Release date: 12/10/2012

Joining the Cape Town Convention means a good deal for local airlines. Australian airlines are set to benefit from a move by the federal government to sign the Cape Town Convention covering the international movement of aircraft.

Steve Creedy, The Australian, page 36, 12 October 2012

The 2001 treaty helps facilitate aircraft financing by providing creditors with an internationally recognised set of rights in the event of a debt default or insolvency and sets up an international register for creditors.

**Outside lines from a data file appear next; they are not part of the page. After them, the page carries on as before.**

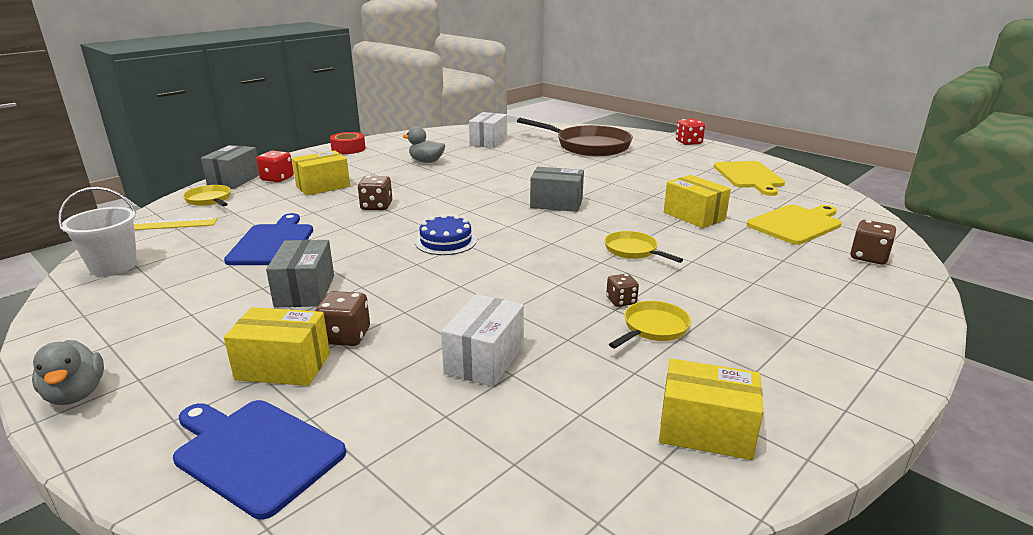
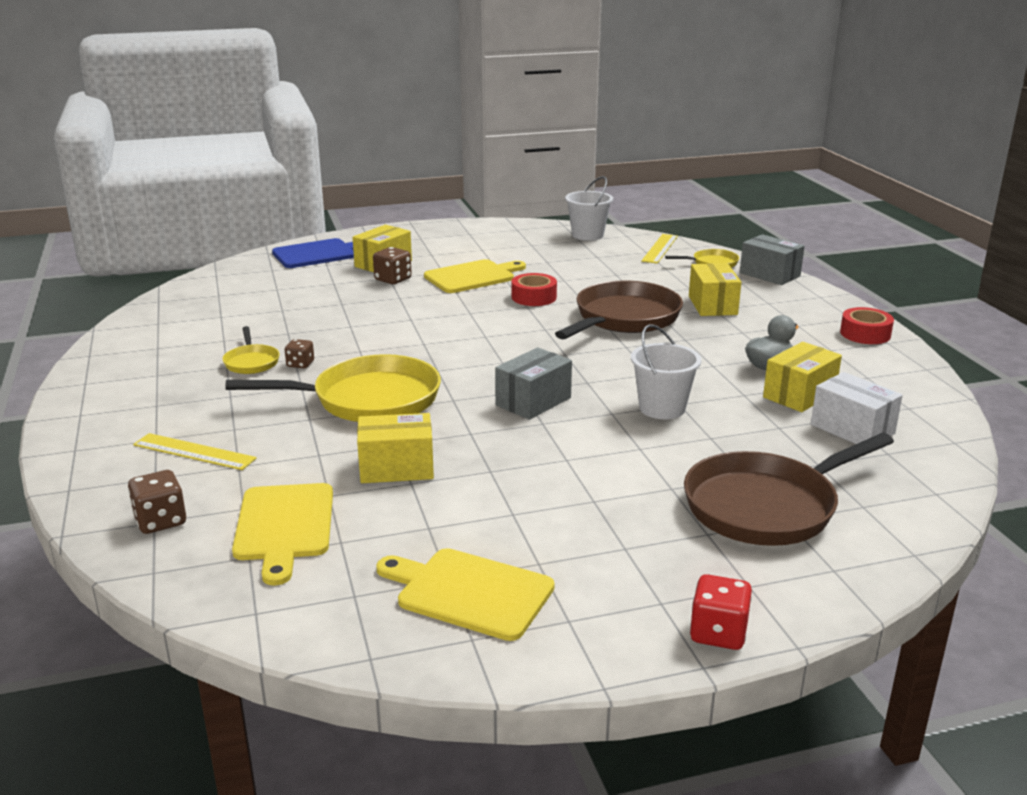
camera: 120 degrees right, 0 degrees up
grey duck [32,340,104,405] -> none
blue cutting board [224,213,313,265] -> none
red dice [256,151,294,182] -> none
grey box [266,240,334,307] -> yellow cutting board [424,259,526,293]
brown dice [358,176,392,210] -> brown pan [555,281,683,339]
blue cake [415,214,477,255] -> none
white box [441,294,524,386] -> none
yellow pan [605,231,683,263] -> yellow pan [225,354,441,422], size x2.09
yellow box [659,359,763,460] -> yellow box moved to [763,342,842,412]
none -> yellow ruler [133,433,257,470]
none -> red tape [512,273,557,306]
none -> white bucket [631,324,702,419]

The government has been looking at the convention for several years, and Transport Minister Anthony Albanese will announce the decision to sign at the Regional Aviation Association of Australia (RAAA) convention in Queensland today.

The government estimates the decision will save airlines about $2.5 million on the cost of an Airbus A380 and about $330,000 on a new ATR72 turboprop aircraft.

It says discount financing will also be available for purchase of second-hand aircraft in a move that will help smaller regional airlines upgrade and maintain fleets.

A recent study by the Civil Aviation Safety Authority found the average age of the nation’s general aviation fleet to be 40 years, but the average age of bigger, high capacity public transport planes was less than 20 years.

Mr Albanese will tell regional aviation operators that changes in 2011 to the Aircraft Sector Understanding on Export Credits for Civil Aircraft means financing discounts now apply to a wider rang of aircraft, including previously excluded turboprops.

He will argue the combined changes will help renew the Australian aircraft fleet and replace older aircraft with newer, more fuel-efficient models.

The government intends to introduce the treaty to parliament later this month and hopes to bring it into domestic law by 2014.

Mr Albanese will also announce today that Dubbo Airport in NSW will receive $320,000 to boost security.

The money will fund the improved passenger screening needed as bigger planes start using the airport. A July 1 change requires regional airports servicing aircraft with a maximum take-off weight from 20,000kg to upgrade security.

The often unpopular security requirements and the impact on regional carriers of fly-in, fly-out operations are among a range of issues being discussed at the RAAA convention.